About a year-and-a-half ago, I wrote a post about how assumption-of-risk principles might apply to the claim that ex-NFL players were suffering from dementia and other chronic brain problems due to repeated blows to the head. I didn’t realize at the time that we would see a lawsuit against the league along these lines so soon. While extensive discovery is still ahead, there is a decent chance that the NFL will be found liable for not doing more to protect players.
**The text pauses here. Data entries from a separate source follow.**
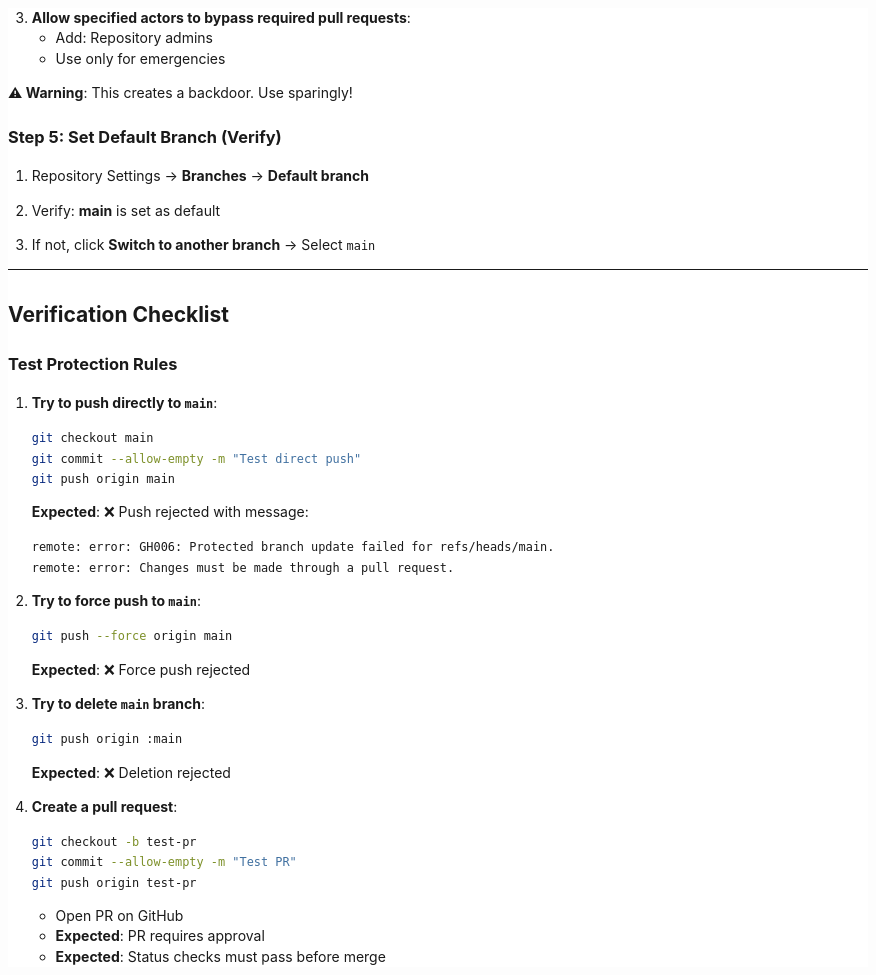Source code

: 3. **Allow specified actors to bypass required pull requests**:
   - Add: Repository admins
   - Use only for emergencies

**⚠️ Warning**: This creates a backdoor. Use sparingly!

### Step 5: Set Default Branch (Verify)

1. Repository Settings → **Branches** → **Default branch**

2. Verify: **main** is set as default

3. If not, click **Switch to another branch** → Select `main`

---

## Verification Checklist

### Test Protection Rules

1. **Try to push directly to `main`**:
   ```bash
   git checkout main
   git commit --allow-empty -m "Test direct push"
   git push origin main
   ```

   **Expected**: ❌ Push rejected with message:
   ```
   remote: error: GH006: Protected branch update failed for refs/heads/main.
   remote: error: Changes must be made through a pull request.
   ```

2. **Try to force push to `main`**:
   ```bash
   git push --force origin main
   ```

   **Expected**: ❌ Force push rejected

3. **Try to delete `main` branch**:
   ```bash
   git push origin :main
   ```

   **Expected**: ❌ Deletion rejected

4. **Create a pull request**:
   ```bash
   git checkout -b test-pr
   git commit --allow-empty -m "Test PR"
   git push origin test-pr
   ```

   - Open PR on GitHub
   - **Expected**: PR requires approval
   - **Expected**: Status checks must pass before merge
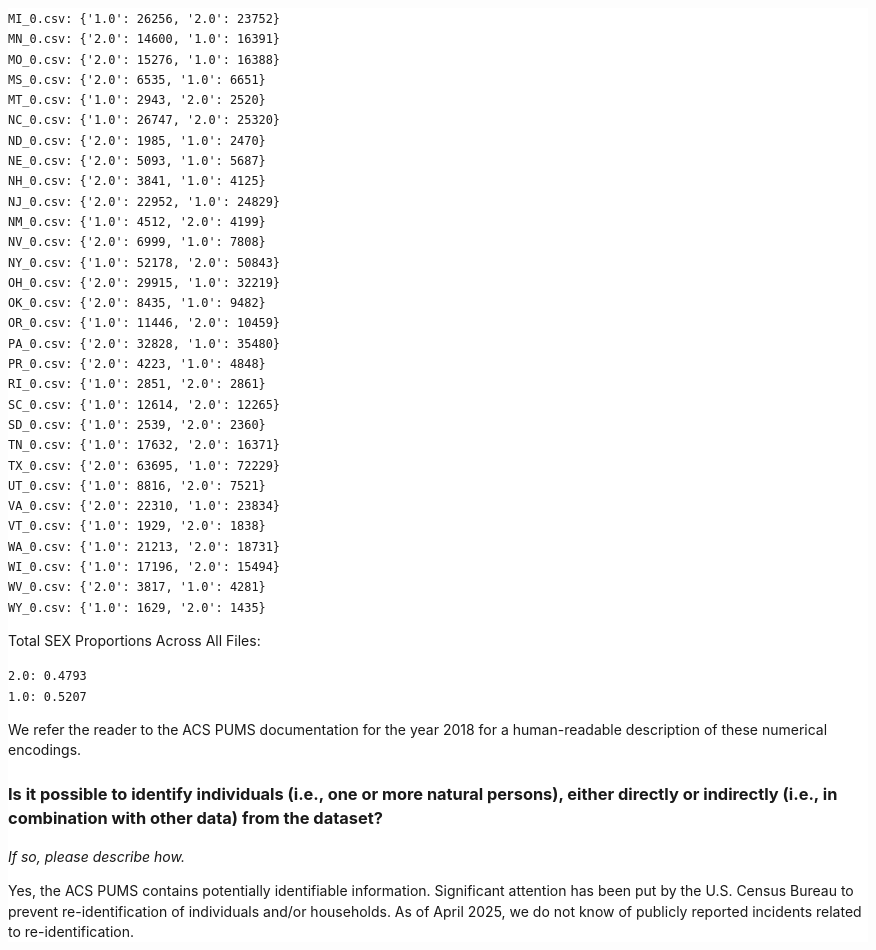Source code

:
 ```
MI_0.csv: {'1.0': 26256, '2.0': 23752}
MN_0.csv: {'2.0': 14600, '1.0': 16391}
MO_0.csv: {'2.0': 15276, '1.0': 16388}
MS_0.csv: {'2.0': 6535, '1.0': 6651}
MT_0.csv: {'1.0': 2943, '2.0': 2520}
NC_0.csv: {'1.0': 26747, '2.0': 25320}
ND_0.csv: {'2.0': 1985, '1.0': 2470}
NE_0.csv: {'2.0': 5093, '1.0': 5687}
NH_0.csv: {'2.0': 3841, '1.0': 4125}
NJ_0.csv: {'2.0': 22952, '1.0': 24829}
NM_0.csv: {'1.0': 4512, '2.0': 4199}
NV_0.csv: {'2.0': 6999, '1.0': 7808}
NY_0.csv: {'1.0': 52178, '2.0': 50843}
OH_0.csv: {'2.0': 29915, '1.0': 32219}
OK_0.csv: {'2.0': 8435, '1.0': 9482}
OR_0.csv: {'1.0': 11446, '2.0': 10459}
PA_0.csv: {'2.0': 32828, '1.0': 35480}
PR_0.csv: {'2.0': 4223, '1.0': 4848}
RI_0.csv: {'1.0': 2851, '2.0': 2861}
SC_0.csv: {'1.0': 12614, '2.0': 12265}
SD_0.csv: {'1.0': 2539, '2.0': 2360}
TN_0.csv: {'1.0': 17632, '2.0': 16371}
TX_0.csv: {'2.0': 63695, '1.0': 72229}
UT_0.csv: {'1.0': 8816, '2.0': 7521}
VA_0.csv: {'2.0': 22310, '1.0': 23834}
VT_0.csv: {'1.0': 1929, '2.0': 1838}
WA_0.csv: {'1.0': 21213, '2.0': 18731}
WI_0.csv: {'1.0': 17196, '2.0': 15494}
WV_0.csv: {'2.0': 3817, '1.0': 4281}
WY_0.csv: {'1.0': 1629, '2.0': 1435}
```

Total SEX Proportions Across All Files:
```
2.0: 0.4793
1.0: 0.5207
```

We refer the reader to the ACS PUMS documentation for the year 2018 for a human-readable description of these numerical encodings.


### Is it possible to identify individuals (i.e., one or more natural persons), either directly or indirectly (i.e., in combination with other data) from the dataset?

_If so, please describe how._

Yes, the ACS PUMS contains potentially identifiable information. Significant attention has been put by the U.S. Census Bureau to prevent re-identification
of individuals and/or households. As of April 2025, we do not know of publicly reported incidents related to re-identification.
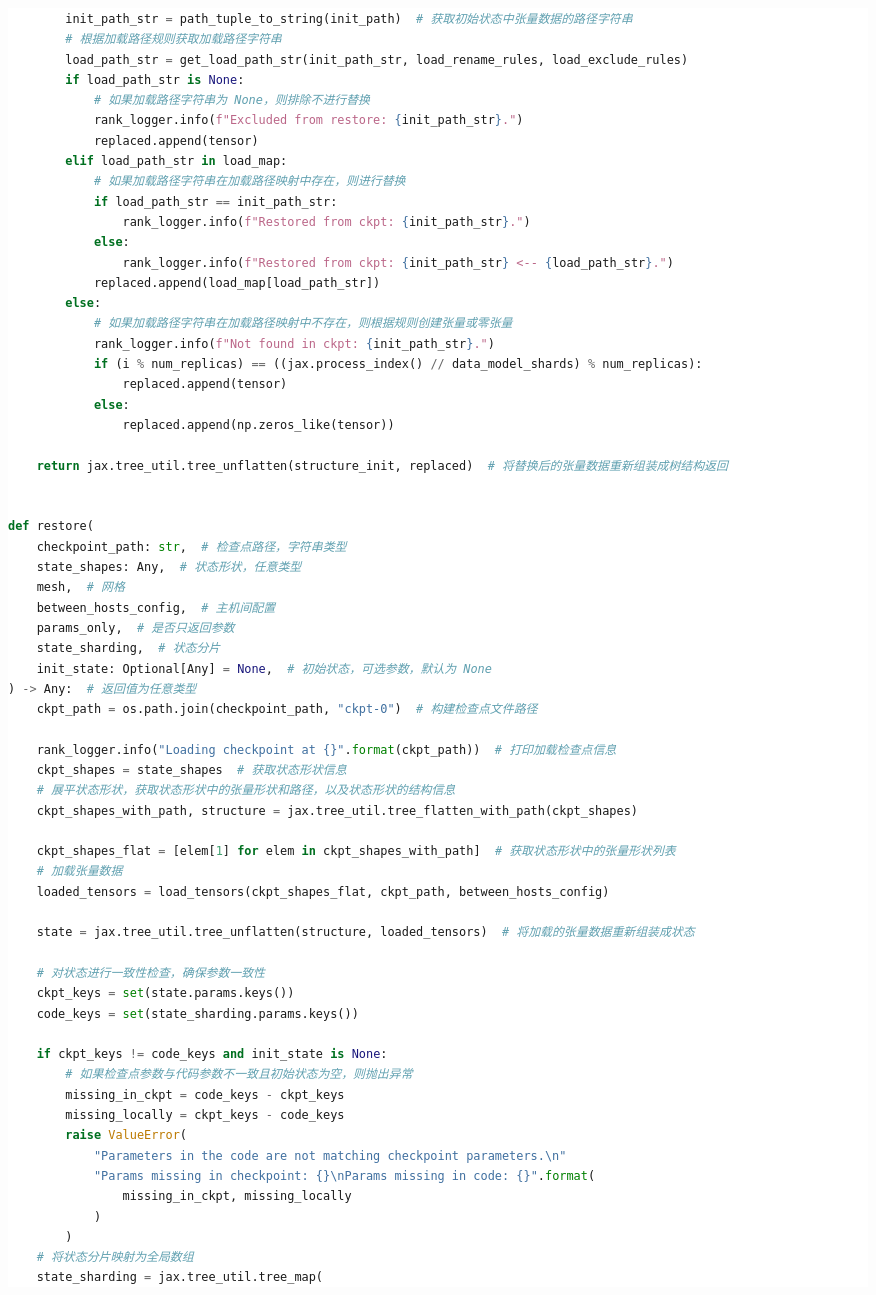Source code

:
 ```python
        init_path_str = path_tuple_to_string(init_path)  # 获取初始状态中张量数据的路径字符串
        # 根据加载路径规则获取加载路径字符串
        load_path_str = get_load_path_str(init_path_str, load_rename_rules, load_exclude_rules)
        if load_path_str is None:
            # 如果加载路径字符串为 None，则排除不进行替换
            rank_logger.info(f"Excluded from restore: {init_path_str}.")
            replaced.append(tensor)
        elif load_path_str in load_map:
            # 如果加载路径字符串在加载路径映射中存在，则进行替换
            if load_path_str == init_path_str:
                rank_logger.info(f"Restored from ckpt: {init_path_str}.")
            else:
                rank_logger.info(f"Restored from ckpt: {init_path_str} <-- {load_path_str}.")
            replaced.append(load_map[load_path_str])
        else:
            # 如果加载路径字符串在加载路径映射中不存在，则根据规则创建张量或零张量
            rank_logger.info(f"Not found in ckpt: {init_path_str}.")
            if (i % num_replicas) == ((jax.process_index() // data_model_shards) % num_replicas):
                replaced.append(tensor)
            else:
                replaced.append(np.zeros_like(tensor))

    return jax.tree_util.tree_unflatten(structure_init, replaced)  # 将替换后的张量数据重新组装成树结构返回


def restore(
    checkpoint_path: str,  # 检查点路径，字符串类型
    state_shapes: Any,  # 状态形状，任意类型
    mesh,  # 网格
    between_hosts_config,  # 主机间配置
    params_only,  # 是否只返回参数
    state_sharding,  # 状态分片
    init_state: Optional[Any] = None,  # 初始状态，可选参数，默认为 None
) -> Any:  # 返回值为任意类型
    ckpt_path = os.path.join(checkpoint_path, "ckpt-0")  # 构建检查点文件路径

    rank_logger.info("Loading checkpoint at {}".format(ckpt_path))  # 打印加载检查点信息
    ckpt_shapes = state_shapes  # 获取状态形状信息
    # 展平状态形状，获取状态形状中的张量形状和路径，以及状态形状的结构信息
    ckpt_shapes_with_path, structure = jax.tree_util.tree_flatten_with_path(ckpt_shapes)

    ckpt_shapes_flat = [elem[1] for elem in ckpt_shapes_with_path]  # 获取状态形状中的张量形状列表
    # 加载张量数据
    loaded_tensors = load_tensors(ckpt_shapes_flat, ckpt_path, between_hosts_config)

    state = jax.tree_util.tree_unflatten(structure, loaded_tensors)  # 将加载的张量数据重新组装成状态

    # 对状态进行一致性检查，确保参数一致性
    ckpt_keys = set(state.params.keys())
    code_keys = set(state_sharding.params.keys())

    if ckpt_keys != code_keys and init_state is None:
        # 如果检查点参数与代码参数不一致且初始状态为空，则抛出异常
        missing_in_ckpt = code_keys - ckpt_keys
        missing_locally = ckpt_keys - code_keys
        raise ValueError(
            "Parameters in the code are not matching checkpoint parameters.\n"
            "Params missing in checkpoint: {}\nParams missing in code: {}".format(
                missing_in_ckpt, missing_locally
            )
        )
    # 将状态分片映射为全局数组
    state_sharding = jax.tree_util.tree_map(
```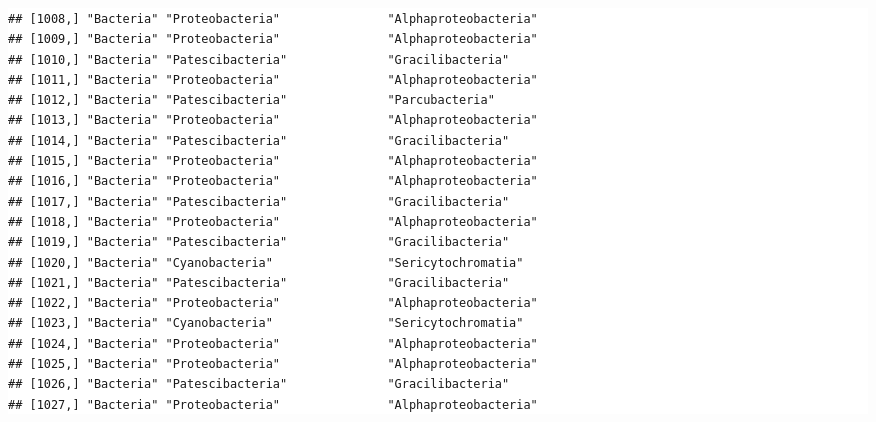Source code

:     ## [1008,] "Bacteria" "Proteobacteria"               "Alphaproteobacteria" 
    ## [1009,] "Bacteria" "Proteobacteria"               "Alphaproteobacteria" 
    ## [1010,] "Bacteria" "Patescibacteria"              "Gracilibacteria"     
    ## [1011,] "Bacteria" "Proteobacteria"               "Alphaproteobacteria" 
    ## [1012,] "Bacteria" "Patescibacteria"              "Parcubacteria"       
    ## [1013,] "Bacteria" "Proteobacteria"               "Alphaproteobacteria" 
    ## [1014,] "Bacteria" "Patescibacteria"              "Gracilibacteria"     
    ## [1015,] "Bacteria" "Proteobacteria"               "Alphaproteobacteria" 
    ## [1016,] "Bacteria" "Proteobacteria"               "Alphaproteobacteria" 
    ## [1017,] "Bacteria" "Patescibacteria"              "Gracilibacteria"     
    ## [1018,] "Bacteria" "Proteobacteria"               "Alphaproteobacteria" 
    ## [1019,] "Bacteria" "Patescibacteria"              "Gracilibacteria"     
    ## [1020,] "Bacteria" "Cyanobacteria"                "Sericytochromatia"   
    ## [1021,] "Bacteria" "Patescibacteria"              "Gracilibacteria"     
    ## [1022,] "Bacteria" "Proteobacteria"               "Alphaproteobacteria" 
    ## [1023,] "Bacteria" "Cyanobacteria"                "Sericytochromatia"   
    ## [1024,] "Bacteria" "Proteobacteria"               "Alphaproteobacteria" 
    ## [1025,] "Bacteria" "Proteobacteria"               "Alphaproteobacteria" 
    ## [1026,] "Bacteria" "Patescibacteria"              "Gracilibacteria"     
    ## [1027,] "Bacteria" "Proteobacteria"               "Alphaproteobacteria" 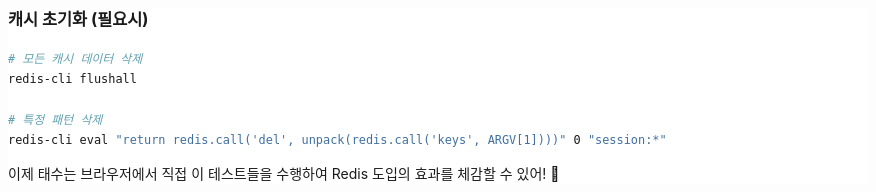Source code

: ### 캐시 초기화 (필요시)
```bash
# 모든 캐시 데이터 삭제
redis-cli flushall

# 특정 패턴 삭제
redis-cli eval "return redis.call('del', unpack(redis.call('keys', ARGV[1])))" 0 "session:*"
```

이제 태수는 브라우저에서 직접 이 테스트들을 수행하여 Redis 도입의 효과를 체감할 수 있어! 🎉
One issue in the case is “What did the NFL know and when did they know it?” If this is like the tobacco litigation and NFL officials knew, say, 20 years ago, that there was a problem and did nothing, then liability is all-but-certain. It is more likely, though, that this is not true. What then? Product liability suits with a long latency period (the time between exposure and symptoms) pose very tricky problems. One way of viewing the issue is that it is unfair to hold a firm liable when the consensus was that the product was safe–how were they supposed to know better? Another thought is that a firm that puts a product into the stream of commerce and injures people should always pay because they profited and to do otherwise would force an innocent victim to bear the loss. Complicating that is the extent to which the consumer is aware of a risk, though not THE risk, of the product. Obviously football players knew that they could get seriously hurt. But does it matter that they did not know that they could get hurt in the way that, say, Dave Duerson was?
This is actually not a bad topic for a symposium, but in the meantime what do you think? (The prospective question of how you can make football safer is a separate issue.)